November-December 2000

State of the Professor: Texas A & M Comes Out of the Closet


Sometimes college administrations go to extraordinary lengths to embarrass themselves. Take the case of Texas A & M University, a formerly all-male military academy not widely known for its progressive views. On August 16 elated gay and lesbian rights groups applauded a revision in school policy that included language prohibiting discrimination based on sexual orientation. The revised policy added sexual orientation to what A&M president Ray Bowen referred to as the "laundry list" of prohibited grounds for discrimination. The prohibition against discrimination was qualified with the phrase "in accordance with applicable federal and state law."

Many were surprised at the university’s apparent change in policy. A & M administrations since the 1970s had resisted recognizing gay student groups and had relented only in 1985. Pressure to liberalize the university’s nondiscrimination policy began more than a decade ago, and, as recently as last summer, Bowen vetoed adding sexual orientation to the policy.

Dismissing the recommendations of the Student Senate, the Graduate Student Council, and the Faculty Senate, he argued that the university would put itself in legal jeopardy by creating special protections for gays, lesbians, bisexuals, or the transgendered. (In so arguing, the president ignored the problem-free experience of the University of Texas at Austin, which liberalized its nondiscrimination policy in 1990.)

Gay rights leaders marked the reversal of long-standing administration intransigence by issuing a press release celebrating the policy change.

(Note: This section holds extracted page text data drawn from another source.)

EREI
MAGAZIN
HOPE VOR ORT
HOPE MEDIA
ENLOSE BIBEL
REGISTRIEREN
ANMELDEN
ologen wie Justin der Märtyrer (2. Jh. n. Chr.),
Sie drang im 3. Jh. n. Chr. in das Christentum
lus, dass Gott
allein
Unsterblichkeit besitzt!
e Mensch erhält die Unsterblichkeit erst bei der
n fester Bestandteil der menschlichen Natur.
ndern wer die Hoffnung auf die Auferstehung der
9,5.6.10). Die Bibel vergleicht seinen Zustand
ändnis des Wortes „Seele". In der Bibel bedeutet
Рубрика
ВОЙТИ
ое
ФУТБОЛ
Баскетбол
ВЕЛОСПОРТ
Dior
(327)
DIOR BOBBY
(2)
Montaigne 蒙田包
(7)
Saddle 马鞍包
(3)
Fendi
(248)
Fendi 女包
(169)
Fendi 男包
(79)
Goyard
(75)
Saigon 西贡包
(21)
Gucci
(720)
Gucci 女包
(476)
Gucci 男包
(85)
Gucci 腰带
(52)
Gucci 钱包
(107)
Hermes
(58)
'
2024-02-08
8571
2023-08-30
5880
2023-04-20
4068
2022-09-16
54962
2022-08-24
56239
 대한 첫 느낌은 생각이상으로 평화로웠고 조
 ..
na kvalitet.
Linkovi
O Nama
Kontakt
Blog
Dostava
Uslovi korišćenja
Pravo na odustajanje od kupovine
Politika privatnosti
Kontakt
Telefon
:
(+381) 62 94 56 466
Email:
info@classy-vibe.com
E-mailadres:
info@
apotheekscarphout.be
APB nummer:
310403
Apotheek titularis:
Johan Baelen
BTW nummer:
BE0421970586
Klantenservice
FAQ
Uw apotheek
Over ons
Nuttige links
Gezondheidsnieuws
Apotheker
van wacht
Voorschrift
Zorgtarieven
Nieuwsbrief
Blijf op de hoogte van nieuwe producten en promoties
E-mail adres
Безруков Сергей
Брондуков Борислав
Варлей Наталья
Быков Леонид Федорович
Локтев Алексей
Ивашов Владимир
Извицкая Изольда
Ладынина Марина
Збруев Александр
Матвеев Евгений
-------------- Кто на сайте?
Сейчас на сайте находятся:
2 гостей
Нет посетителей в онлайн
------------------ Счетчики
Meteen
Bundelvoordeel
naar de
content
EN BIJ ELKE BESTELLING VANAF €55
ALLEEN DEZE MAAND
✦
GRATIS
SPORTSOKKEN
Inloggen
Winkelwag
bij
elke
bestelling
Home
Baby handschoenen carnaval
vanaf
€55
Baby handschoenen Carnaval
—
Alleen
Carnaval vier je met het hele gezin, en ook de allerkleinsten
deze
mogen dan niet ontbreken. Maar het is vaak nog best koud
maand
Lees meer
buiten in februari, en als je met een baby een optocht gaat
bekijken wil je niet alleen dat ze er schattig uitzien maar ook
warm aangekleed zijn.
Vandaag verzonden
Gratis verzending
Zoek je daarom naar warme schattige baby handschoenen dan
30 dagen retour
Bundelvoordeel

But at Texas A & M, apparently, no news is good news, or, to put it more accurately, even good news can be bad. Bowen did a swift about-face and withdrew the revised policy the very next day. His critics claim he was stung by press reports of socially progressive change and fearful of a backlash among alumni donors.

The university argued that the change in policy was not really a change. Gay rights leaders cried foul; the press had a field day. Three weeks later, after the university held meetings to "educate and explain to students what the new rule actually meant," the nondiscrimination policy including sexual orientation was reinstated. Texas A & M has now joined more than four hundred other colleges and universities with similar policies.

The issue raised at Texas A & M is not new to the AAUP. Its policy on discriminatory practices is clear and unequivocal. The Association’s Council adopted the following statement (revised in 1995): "The Association is committed to use its procedures and to take measures, including censure, against colleges and universities practicing illegal or unconstitutional discrimination, or discrimination on a basis not demonstrably related to the job function involved, including but not limited to age, sex, disability, race, religion, natural origin, marital status, or sexual orientation."

The AAUP has also risen to oppose such discrimination. In 1969 it placed Broward Junior College in Florida on its list of censured administrations for not renewing the contract of an art teacher who accused a county school administrator of prejudices against homosexuality. The Association successfully supported the claims of a University of Delaware drama professor whose appointment was not renewed in 1976 because of his writings about sexual orientation. In 1995 AAUP imposed censure on Nyack College in New York because the trustees refused to renew the contract of a probationary faculty member who wore a button reading "Support Gay Rights." Most recently, the 2000 annual meeting voted to impose censure on the administration of Albertus Magnus College in Connecticut for, among other causes, violating the academic freedom of an openly gay priest on leave.

The 2000 annual meeting also approved "standing" status for the formerly ad hoc Committee on Gay, Lesbian, Bisexual, and Transgender Faculty Concerns. The function of the committee is twofold: to promote equitable treatment of gay, lesbian, bisexual, and transgender faculty within the professoriate and to advocate within the Association sustained attention to issues surrounding sexual orientation in the academy. The din at Texas A & M, though ending on a happy note, shows that the committee will have much work until academic institutions find their policies and practices in concert with the spirit of inclusion.

Martin Snyder is AAUP program director for academic freedom and professional standards.